近年、医療の充実などでペットの寿命も伸びていて、高齢化したペットの支援体制が課題となっています。そうした中、青森県弘前市のドッグサロンがシニア期にあたる7歳以上の犬向けのサービスを5月から始め、注目を集めています。

■ペットにもシニア特有の悩み 注目集めるシニア犬向けサービス
家族同然のペット、その動物たちにも訪れるのが年を重ねることによる衰えです。犬のシニア期は7歳以上。これは人間の年齢でいうと、一般的には小型犬は約44歳、大型犬は約55歳にあたるとされています。

人間と同様に体力の衰えや認知症などの症状が出やすく、放置していると介護が必要になります。こうしたシニア特有の悩みを少しでも解消しようと、弘前市のドッグサロン、「FULFILL(フルフィル)」は5月から新たなサービスを始めました。

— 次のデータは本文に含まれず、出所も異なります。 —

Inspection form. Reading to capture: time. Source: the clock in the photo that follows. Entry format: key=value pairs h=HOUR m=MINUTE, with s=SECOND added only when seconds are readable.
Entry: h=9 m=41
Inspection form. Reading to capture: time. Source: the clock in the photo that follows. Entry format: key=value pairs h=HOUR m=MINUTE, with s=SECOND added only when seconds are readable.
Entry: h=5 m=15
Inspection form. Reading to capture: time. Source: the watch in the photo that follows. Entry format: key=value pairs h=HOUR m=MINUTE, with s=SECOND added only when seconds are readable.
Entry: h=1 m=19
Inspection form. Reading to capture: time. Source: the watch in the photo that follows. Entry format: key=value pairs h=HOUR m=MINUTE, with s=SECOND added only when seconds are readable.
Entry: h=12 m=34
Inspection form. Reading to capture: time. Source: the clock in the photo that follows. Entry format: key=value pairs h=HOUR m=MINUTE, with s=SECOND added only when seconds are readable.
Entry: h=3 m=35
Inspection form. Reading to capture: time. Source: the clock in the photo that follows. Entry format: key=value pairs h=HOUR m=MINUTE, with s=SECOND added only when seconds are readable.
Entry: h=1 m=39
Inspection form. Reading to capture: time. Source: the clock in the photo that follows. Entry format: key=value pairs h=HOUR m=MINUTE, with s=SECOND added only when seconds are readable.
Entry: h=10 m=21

その一つが、飼い主へのカウンセリングです。この日は、13歳のトイプードル、チョコちゃんの飼い主が相談に来ました。
※認定動物看護師 工藤香代子(くどう・かよこ)さん「どうですか、最近家での様子は?」
チョコちゃんは右後ろ足の靭帯を損傷し、手術を受けていて、飼い主は世話の仕方を悩んでいました。

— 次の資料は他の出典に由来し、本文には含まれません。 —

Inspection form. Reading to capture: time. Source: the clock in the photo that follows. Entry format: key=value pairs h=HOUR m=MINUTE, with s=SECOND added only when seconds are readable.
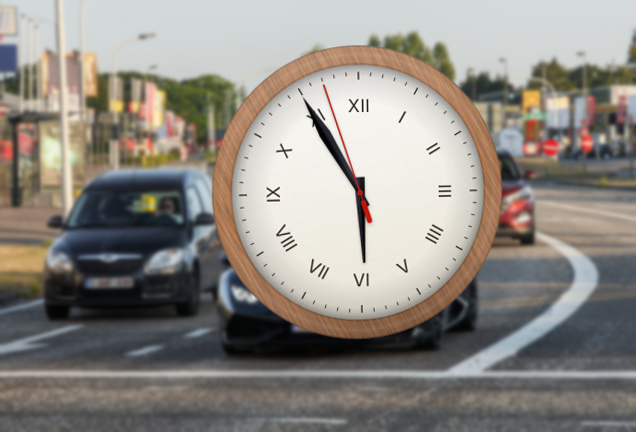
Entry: h=5 m=54 s=57
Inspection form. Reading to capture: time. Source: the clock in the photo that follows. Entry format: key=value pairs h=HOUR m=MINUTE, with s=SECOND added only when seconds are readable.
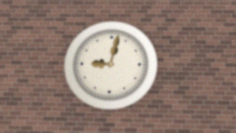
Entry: h=9 m=2
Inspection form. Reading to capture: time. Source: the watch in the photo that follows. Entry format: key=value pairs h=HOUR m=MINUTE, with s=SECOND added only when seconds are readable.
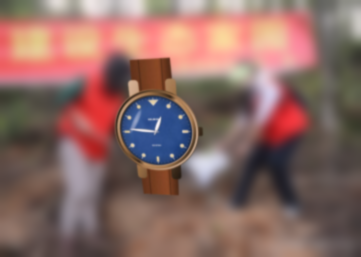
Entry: h=12 m=46
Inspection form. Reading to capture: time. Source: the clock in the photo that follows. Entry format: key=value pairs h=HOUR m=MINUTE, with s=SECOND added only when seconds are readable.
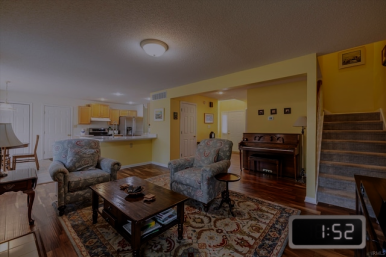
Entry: h=1 m=52
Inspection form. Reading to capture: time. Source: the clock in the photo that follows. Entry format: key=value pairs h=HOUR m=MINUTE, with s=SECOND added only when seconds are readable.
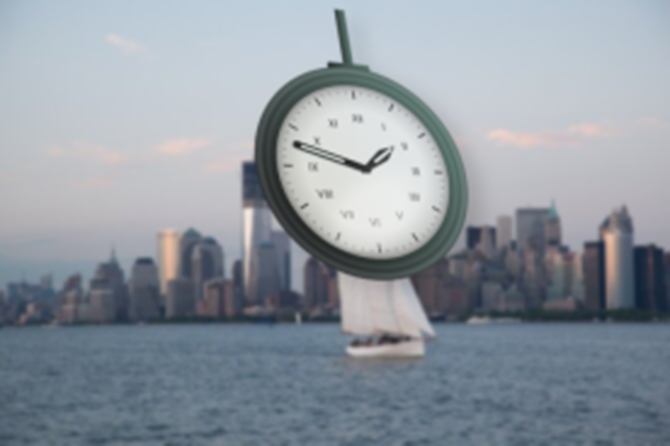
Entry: h=1 m=48
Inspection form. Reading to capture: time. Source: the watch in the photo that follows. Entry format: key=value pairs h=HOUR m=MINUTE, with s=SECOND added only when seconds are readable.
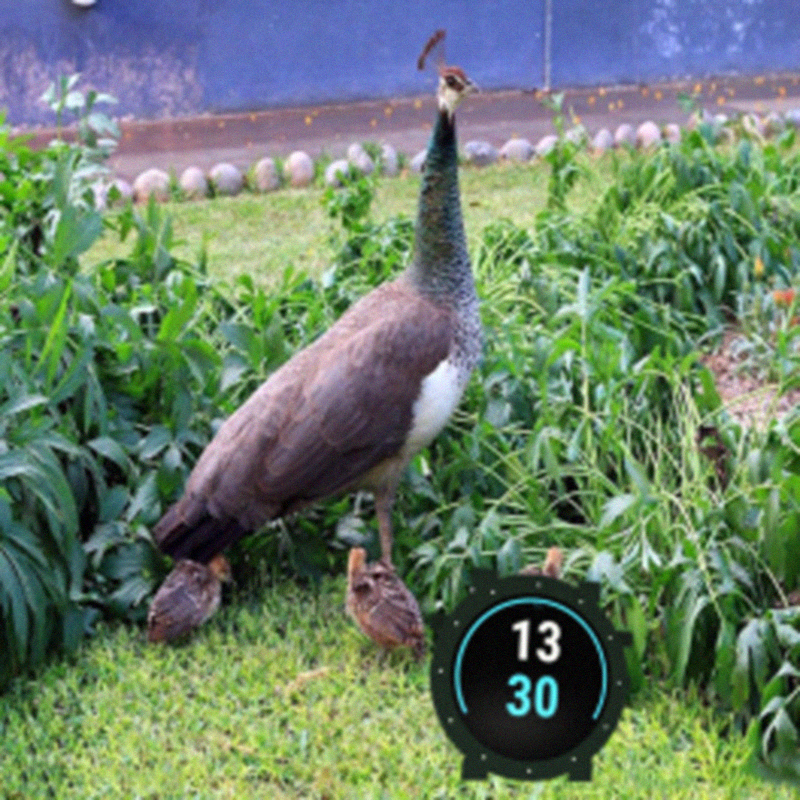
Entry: h=13 m=30
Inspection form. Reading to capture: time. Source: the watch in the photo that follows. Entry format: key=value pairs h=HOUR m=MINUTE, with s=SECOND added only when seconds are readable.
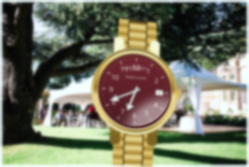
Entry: h=6 m=41
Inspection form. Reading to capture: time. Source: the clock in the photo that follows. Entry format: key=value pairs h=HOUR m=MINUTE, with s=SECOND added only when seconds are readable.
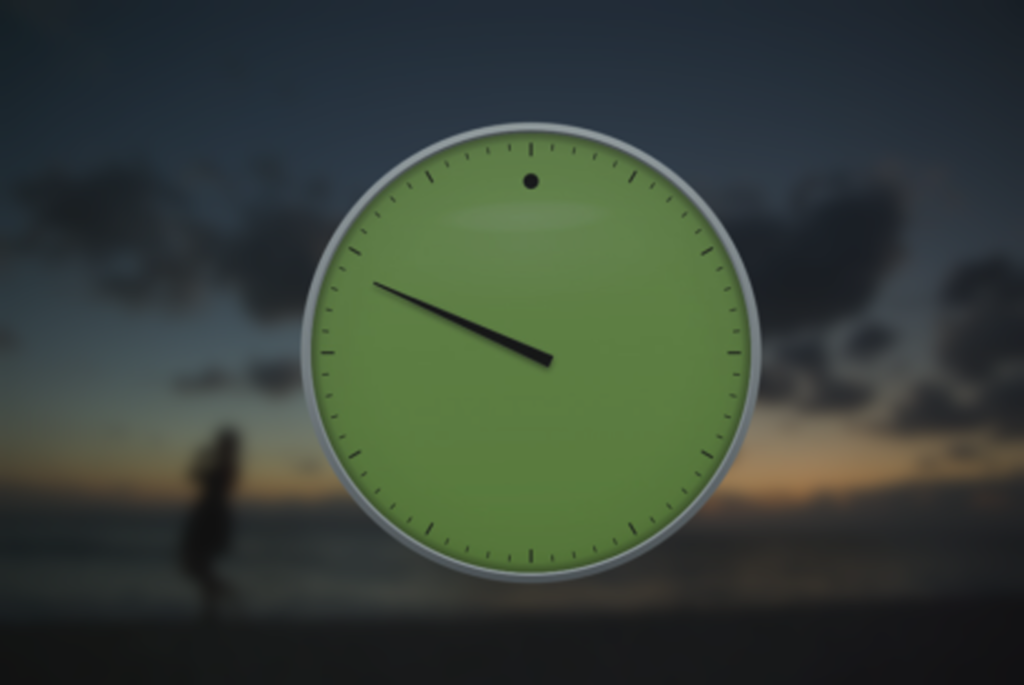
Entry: h=9 m=49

※工藤さん「片方は手術をしているから、もう片方のことを考えると、土・草の上を歩くのはコンクリートを歩くのより負担は断然少ないので、選んで歩かせてあげればいいけど。走るのは極力控えた方がいい」
※飼い主「けがが治って走っていると喜んでいたんですけど、だめなんですね」
※工藤さん「そうですね、だめ。絶対いけないことではないけど、控えた方が」
カウンセリングのほかにもう一つ、新たに始めたのがシニア犬のデイサービス。犬を預かるだけではなく、足腰が弱らないようバランスボードなどを使って、体幹や筋肉を鍛えています。シニア犬向けのサービスは青森県内では珍しく、評判は上々です。

※FULFILL 田中明里 代表
「暮らしの中で困ったなというところで頼れる場所があるという風に思ってもらえるともっと暮らしやすくなるし、ワンちゃん自体も何かあった時に安心して過ごせる場所があるっていうのは、すごくワンちゃんにとってもメリットだと思うのでそういうところもサポートしたいと思います。」

■ペットも高齢化時代~伸びる犬の平均寿命~ 年齢にあった愛犬との接し方
こうした取り組みの背景にあるのが犬の高齢化。ペットフード協会の調べでは犬の平均寿命は、2021年は14.65歳で、医療の充実などによりこの10年で0.78歳、人間でいうと約3歳伸びたことになります。高齢化による老化を少しでも予防できないのか…。こうした思いのもと、このドッグサロンでは認定動物看護士が脳を活性化させる遊びを指導しています。

※認定動物看護士 工藤香代子(くどうかよこ)さん
「シニアになると、どうしてもいろいろなことへの興味が薄れてくるので、こういう場所に来て、犬としての欲求充足できるように、遊びとして提供できればいいと思います」

※認定動物看護師工藤さんの指導風景「タッチねー、そう。一個あげましょう、右手から。上手」
ドッグサロンでの時間は飼い主にとっても愛犬への接し方を見直すいい機会になっているといいます。
※飼い主は
「犬への接し方がすごく変わったと思います。ただ、かわいいといままではしてたんですけど、犬の気持ちをわかっているようでわかっていないと思いましたなんかあった時は聞けるなっていう心強さがあります」

※FULFILL 田中明里 代表
「身近に頼れるスキルと知識を持ったプロがいてつながりがある、犬も家庭だけで育てるんじゃなくて、地域とつながりあいながら、万が一何かあった時にもサポートとなるつながりがある状態で育てていくのが一番いいと思います」
ペットも高齢化が進んでいる今、一緒に楽しく過ごせる時間を増やすためには愛犬への年齢にあった接し方を学んでいくことが大切になっていきそうです。

弘前市のドッグサロンFULFILLのシニア犬向けサービス、カウンセリングは50分間で3000円、デイサービスは状況にあわせて実施するので、まずは電話で問い合わせてほしいということです。